Choca especialmente a informação de que mais de 27 mil foragidos da Justiça, em todo o Brasil, tiveram o benefício aprovado
Choca especialmente a informação de que mais de 27 mil foragidos da Justiça, em todo o Brasil, tiveram o auxílio emergencial aprovado e, apenas na primeira parcela da ajuda, foram agraciados com R$ 16 milhões. Destes não se esperava que deixassem de agir de má-fé, mas seria preciso um mínimo de controle do governo e da Caixa sobre o banco de dados e um cruzamento de informações com outros órgãos para detectar a presença de criminosos na lista de candidatos a receber os recursos. Outra falha já detectada foi a que permitiu a mais de 70 mil militares das Forças Armadas sacarem o valor, que deverá ser devolvido, conforme ordem do Tribunal de Contas da União (TCU).
O grave é que não são criminosos comuns apenas os que buscam perpetrar essa fraude. Onze dos 22 bandidos mais procurados do país, conforme relação do Ministério da Justiça e da Segurança Pública, solicitaram e conseguiram os recursos que deveriam ser direcionados para brasileiros humildes e trabalhadores. A ameaça de enquadrar tais elementos – que já deveriam estar atrás das grades – em crimes como estelionato e falsidade ideológica tampouco serve para inibir a ação desses delinquentes. Afinal, no rol dos mais procurados figuram bandidos condenados por roubos milionários, tráfico de drogas e outras transgressões pesadas.

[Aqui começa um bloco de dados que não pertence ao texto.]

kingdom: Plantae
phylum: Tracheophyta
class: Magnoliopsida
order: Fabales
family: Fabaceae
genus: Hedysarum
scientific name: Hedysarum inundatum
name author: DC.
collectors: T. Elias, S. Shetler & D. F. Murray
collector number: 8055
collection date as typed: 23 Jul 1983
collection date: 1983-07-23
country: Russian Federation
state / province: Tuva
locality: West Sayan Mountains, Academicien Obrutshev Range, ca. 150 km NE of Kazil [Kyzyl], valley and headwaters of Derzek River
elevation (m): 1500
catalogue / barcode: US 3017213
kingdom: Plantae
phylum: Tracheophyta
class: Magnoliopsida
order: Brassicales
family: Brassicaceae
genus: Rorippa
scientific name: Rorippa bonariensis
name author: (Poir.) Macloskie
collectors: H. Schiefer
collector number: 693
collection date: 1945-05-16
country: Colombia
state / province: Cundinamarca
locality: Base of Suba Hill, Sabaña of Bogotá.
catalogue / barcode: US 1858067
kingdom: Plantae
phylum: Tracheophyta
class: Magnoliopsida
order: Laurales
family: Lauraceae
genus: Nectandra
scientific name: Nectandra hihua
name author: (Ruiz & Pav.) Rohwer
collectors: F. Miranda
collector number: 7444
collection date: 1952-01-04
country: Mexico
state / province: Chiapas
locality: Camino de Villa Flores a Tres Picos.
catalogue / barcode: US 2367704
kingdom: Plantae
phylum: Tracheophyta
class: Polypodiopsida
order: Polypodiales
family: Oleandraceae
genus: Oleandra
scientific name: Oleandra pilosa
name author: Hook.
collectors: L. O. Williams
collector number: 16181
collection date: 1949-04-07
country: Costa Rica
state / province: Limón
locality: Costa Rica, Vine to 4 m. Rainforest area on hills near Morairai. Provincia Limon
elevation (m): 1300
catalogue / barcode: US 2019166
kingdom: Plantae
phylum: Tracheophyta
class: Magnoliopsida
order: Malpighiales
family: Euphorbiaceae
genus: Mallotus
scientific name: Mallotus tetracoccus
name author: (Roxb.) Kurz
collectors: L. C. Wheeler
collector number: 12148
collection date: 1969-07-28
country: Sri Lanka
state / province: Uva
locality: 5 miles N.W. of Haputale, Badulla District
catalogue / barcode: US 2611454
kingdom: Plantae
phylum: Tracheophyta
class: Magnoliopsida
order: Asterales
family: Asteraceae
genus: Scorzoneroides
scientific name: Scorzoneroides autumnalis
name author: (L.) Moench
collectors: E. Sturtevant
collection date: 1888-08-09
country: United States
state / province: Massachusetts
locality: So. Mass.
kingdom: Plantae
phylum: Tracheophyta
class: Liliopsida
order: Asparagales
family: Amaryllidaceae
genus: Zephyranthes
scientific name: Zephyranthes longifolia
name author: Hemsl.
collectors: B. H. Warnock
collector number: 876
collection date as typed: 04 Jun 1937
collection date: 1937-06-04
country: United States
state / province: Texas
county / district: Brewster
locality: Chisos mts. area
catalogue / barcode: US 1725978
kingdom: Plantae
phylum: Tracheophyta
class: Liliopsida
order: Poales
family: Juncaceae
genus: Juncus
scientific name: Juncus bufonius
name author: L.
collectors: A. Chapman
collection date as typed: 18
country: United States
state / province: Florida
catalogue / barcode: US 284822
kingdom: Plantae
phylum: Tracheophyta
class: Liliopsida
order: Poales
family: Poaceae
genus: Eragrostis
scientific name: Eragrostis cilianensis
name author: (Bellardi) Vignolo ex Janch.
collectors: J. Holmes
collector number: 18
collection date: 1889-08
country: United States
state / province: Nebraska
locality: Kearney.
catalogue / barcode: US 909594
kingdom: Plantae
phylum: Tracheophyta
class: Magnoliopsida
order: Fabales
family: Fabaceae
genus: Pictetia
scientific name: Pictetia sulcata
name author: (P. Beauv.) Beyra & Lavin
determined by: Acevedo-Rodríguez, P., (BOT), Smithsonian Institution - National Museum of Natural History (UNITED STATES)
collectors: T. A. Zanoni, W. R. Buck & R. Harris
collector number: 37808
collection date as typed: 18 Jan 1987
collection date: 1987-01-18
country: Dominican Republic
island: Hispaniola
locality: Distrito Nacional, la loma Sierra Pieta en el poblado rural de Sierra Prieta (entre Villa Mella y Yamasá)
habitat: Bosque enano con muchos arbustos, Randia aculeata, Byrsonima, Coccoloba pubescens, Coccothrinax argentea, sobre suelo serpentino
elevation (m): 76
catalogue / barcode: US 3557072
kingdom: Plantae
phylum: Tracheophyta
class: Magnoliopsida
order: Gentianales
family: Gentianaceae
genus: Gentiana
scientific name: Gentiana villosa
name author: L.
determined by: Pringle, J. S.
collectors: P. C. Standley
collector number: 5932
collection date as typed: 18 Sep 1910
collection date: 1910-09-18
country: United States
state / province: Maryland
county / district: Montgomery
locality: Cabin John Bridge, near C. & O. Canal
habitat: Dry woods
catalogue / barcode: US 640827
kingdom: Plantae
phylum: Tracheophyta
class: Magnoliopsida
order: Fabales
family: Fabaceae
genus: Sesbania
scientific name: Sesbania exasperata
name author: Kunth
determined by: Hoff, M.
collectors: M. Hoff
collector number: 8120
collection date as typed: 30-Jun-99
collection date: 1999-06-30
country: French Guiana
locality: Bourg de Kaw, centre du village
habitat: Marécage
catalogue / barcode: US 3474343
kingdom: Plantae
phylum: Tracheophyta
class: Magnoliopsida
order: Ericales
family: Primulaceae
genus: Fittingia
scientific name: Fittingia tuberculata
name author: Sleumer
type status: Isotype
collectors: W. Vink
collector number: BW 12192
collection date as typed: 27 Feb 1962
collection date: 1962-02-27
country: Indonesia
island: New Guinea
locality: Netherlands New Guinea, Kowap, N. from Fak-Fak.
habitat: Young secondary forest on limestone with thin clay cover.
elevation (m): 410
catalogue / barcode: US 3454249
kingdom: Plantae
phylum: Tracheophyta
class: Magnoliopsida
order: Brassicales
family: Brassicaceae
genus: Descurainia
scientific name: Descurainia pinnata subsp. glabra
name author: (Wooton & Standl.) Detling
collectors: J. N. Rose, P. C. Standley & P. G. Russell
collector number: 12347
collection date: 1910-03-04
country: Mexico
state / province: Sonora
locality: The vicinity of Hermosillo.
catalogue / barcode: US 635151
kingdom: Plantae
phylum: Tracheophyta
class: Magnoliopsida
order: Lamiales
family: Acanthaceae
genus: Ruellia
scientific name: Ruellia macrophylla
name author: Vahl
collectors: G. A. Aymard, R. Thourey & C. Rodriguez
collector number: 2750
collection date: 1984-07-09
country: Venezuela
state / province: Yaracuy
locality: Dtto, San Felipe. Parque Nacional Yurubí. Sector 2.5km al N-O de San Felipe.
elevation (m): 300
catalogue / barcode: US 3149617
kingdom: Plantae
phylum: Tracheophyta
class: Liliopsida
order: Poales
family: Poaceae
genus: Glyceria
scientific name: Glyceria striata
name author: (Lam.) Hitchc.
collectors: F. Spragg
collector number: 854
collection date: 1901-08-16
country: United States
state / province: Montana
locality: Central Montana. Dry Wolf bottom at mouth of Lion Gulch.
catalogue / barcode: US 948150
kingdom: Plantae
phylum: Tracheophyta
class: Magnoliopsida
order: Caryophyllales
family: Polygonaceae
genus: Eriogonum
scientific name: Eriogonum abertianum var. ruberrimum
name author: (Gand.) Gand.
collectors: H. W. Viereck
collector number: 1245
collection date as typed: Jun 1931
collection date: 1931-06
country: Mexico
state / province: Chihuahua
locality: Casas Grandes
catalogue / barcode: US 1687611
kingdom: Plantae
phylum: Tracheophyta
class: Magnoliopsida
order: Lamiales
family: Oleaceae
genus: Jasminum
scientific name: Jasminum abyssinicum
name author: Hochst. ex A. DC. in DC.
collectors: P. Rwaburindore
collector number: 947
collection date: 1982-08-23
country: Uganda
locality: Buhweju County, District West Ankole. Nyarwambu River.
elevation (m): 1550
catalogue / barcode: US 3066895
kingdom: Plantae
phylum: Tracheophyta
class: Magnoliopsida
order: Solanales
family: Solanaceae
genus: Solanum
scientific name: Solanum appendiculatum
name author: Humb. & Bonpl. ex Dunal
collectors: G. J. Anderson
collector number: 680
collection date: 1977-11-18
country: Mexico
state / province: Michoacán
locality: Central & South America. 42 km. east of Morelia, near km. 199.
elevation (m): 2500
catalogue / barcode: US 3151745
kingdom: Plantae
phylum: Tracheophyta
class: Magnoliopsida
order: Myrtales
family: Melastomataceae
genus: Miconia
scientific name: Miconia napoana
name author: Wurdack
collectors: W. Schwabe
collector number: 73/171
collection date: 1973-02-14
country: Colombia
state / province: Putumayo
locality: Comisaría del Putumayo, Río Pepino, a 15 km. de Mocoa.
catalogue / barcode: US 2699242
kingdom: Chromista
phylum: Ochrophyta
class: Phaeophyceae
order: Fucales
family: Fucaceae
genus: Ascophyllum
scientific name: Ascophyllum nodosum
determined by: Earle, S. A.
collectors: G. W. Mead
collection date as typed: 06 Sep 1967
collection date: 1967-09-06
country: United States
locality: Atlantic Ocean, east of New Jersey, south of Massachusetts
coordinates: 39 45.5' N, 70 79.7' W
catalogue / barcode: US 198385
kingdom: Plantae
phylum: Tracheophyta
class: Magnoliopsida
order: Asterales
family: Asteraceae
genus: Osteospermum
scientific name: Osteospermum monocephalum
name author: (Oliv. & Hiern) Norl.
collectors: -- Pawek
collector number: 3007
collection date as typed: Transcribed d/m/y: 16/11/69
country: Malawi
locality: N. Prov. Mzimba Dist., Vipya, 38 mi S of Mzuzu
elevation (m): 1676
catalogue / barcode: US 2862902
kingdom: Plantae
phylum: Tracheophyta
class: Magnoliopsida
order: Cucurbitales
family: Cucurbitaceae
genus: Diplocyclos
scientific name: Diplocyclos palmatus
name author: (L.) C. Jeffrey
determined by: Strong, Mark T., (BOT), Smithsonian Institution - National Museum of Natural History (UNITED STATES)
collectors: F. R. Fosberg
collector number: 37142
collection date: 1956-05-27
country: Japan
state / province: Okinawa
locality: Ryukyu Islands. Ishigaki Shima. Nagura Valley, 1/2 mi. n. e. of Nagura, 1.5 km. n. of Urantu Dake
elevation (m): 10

A melhor alternativa para solucionar este problema sério é aperfeiçoar o sistema de filtros dos que pedem o benefício, com um cruzamento com os bancos de dados do Conselho Nacional de Justiça, para detectar a presença de foragidos, e da Receita Federal e Tribunal Superior Eleitoral (TSE) para outros casos, como quem vai morar no Exterior. O TCU, em boa hora, está pedindo esclarecimentos do governo federal para estancar essa sangria de recursos, que acontece ao mesmo tempo que laboriosos brasileiros ainda lutam de forma desesperada pela sobrevivência em meio ao caos em que se transformou a economia com a chegada do novo coronavírus. Custoso e meritório, o auxílio emergencial ampara quase 60 milhões de brasileiros neste período de maior incerteza. Mesmo que as fraudes sejam minoritárias, é preciso estabelecer um melhor controle para detectar rapidamente quem não se enquadra e agilizar a inclusão dos cidadãos que têm direito ao benefício.